The Munich-ATLAS-Tier2 project

Renate Dohmen, Christian Guggenberger

Collaborating research groups from the Max Planck Institute of Physics (MPP) and from the Ludwig Maximilian University (LMU) play a significant role in the ATLAS project of the Large-Hadron-Collider (LHC) experiment at the international European Centre for Particle Physics (CERN). In this experiment two beams of protons are accelerated to nearly light velocity and are focused towards each other to collide head-on. With each collision of two protons up to several thousands of new particles are generated. Various detectors will record the trajectories and energies of these generated particles.

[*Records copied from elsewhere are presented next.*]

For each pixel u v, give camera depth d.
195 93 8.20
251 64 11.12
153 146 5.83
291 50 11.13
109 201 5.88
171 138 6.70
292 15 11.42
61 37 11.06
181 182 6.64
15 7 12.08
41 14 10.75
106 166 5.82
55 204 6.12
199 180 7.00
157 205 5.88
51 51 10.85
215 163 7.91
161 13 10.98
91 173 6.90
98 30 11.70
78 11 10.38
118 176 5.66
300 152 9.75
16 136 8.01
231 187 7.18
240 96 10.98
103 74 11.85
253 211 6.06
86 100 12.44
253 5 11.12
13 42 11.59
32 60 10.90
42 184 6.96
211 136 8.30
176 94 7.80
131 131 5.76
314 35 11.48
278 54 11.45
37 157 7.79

Huge amounts of data are expected, which have to be stored, processed and analyzed. The ATLAS detector, in particular, will provide data from 2008 on, and many institutes all over the world consider to work on these data. In order to make this feasible, a hierarchical network of so-called Tier centres is being established, by which the data is shared and replicated in a reasonable fashion and the workload is distributed to the centres.

The raw data remains at the Tier0 centre at Cern, Tier1 centres get preprocessed copies and distribute them to their Tier2 and Tier3 centres, where the simulations and analysis of the data are carried out. The German Tier1 centre is the GridKa facility at the FZ Karlsruhe. In Munich, a Tier2 centre was set up by the two physical institutes MPP and LMU together with the associated computing centres LRZ and RZG. The tasks of a Tier2 centre are to provide a certain amount of compute and memory resources, which are placed at the disposal of all sites taking part in the WLCG (world-wide LHC Computing Grid) community, and to establish sufficient memory bandwidth and services for the data exchange with the associated Tier1 centre. Furthermore, the Tier2 centre has to provide and support a so-called Grid-middleware system which enables all partners in the WLCG to access and use the mutual resources.

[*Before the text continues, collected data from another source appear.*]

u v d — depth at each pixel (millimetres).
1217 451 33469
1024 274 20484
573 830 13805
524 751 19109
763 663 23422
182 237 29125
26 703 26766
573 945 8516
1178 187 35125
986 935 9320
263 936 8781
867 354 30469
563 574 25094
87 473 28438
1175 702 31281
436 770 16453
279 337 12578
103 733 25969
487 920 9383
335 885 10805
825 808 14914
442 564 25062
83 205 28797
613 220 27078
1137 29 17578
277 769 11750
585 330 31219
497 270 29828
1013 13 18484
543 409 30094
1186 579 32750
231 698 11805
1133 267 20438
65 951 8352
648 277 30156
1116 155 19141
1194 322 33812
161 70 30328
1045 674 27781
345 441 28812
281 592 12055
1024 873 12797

The hardware actually provided by the MPP and installed at the RZG consists of 126 worker nodes (approximately 500 CPU cores), several AFS file servers (7.2 TB non-migrating disk space and 25 TB migrating disk space) and 30 TB of dCache disk space for the efficient storage of large data amounts.

The LMU at present runs 37~worker nodes (approximately 150~CPU cores) and 10~dCache pools with 40~TB in total, which are hosted by the LRZ. Both partners plan to upgrade their hardware by about 450 CPU cores and 200 TB disk space, which will, however, not be dedicated exclusively to ATLAS, but also to other Grid activities which can be managed with the same infrastructure.

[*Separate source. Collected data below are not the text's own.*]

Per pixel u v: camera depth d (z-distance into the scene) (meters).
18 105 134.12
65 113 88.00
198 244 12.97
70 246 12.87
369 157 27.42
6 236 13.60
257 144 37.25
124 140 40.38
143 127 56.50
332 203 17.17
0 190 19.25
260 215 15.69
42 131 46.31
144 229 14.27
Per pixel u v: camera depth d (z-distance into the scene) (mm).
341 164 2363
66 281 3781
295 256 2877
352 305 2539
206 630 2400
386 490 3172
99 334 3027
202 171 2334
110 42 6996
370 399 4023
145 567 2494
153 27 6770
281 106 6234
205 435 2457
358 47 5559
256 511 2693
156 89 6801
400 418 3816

The Grid middleware used by the WLCG is gLite. Besides the worker nodes on which the applications are executed, there are several service machines:

    • the User Interface (UI), from which users submit their jobs to the Grid
    • the Compute Element (CE), which has the task to convert Grid jobs scheduled to the respective site into local batch jobs and to submit them
    • the Storage Element (SE), from which all data stored in the WLCG can be accessed via a common file catalog and data transfers are managed
    • the Monbox (MON), which delivers information on the available hardware, the actual load and the software installed at the respective site

gLite provides the services to accomplish the different tasks and to control the interaction between them. A sophisticated authorization and authentication mechanism is used to control the access to the diverse resources.

The main task of the RZG in the Munich-Tier2 centre is to operate and administrate the worker nodes, the service machines and the file systems and to install and maintain the Grid middleware for MPP/RZG, while for the physicists, the emphasis lies on installing application software and testing. But, of course, a close collaboration between all four partners is essential to get and keep the system running. The Munich-Tier2 centre is embedded in the Regional Operating Centre (ROC) DECH (Deutschland/Schweiz) which means a close contact to the associated Tier1 centre and the other Tier2 centres in Germany and Switzerland to share experiences and coordinate activities.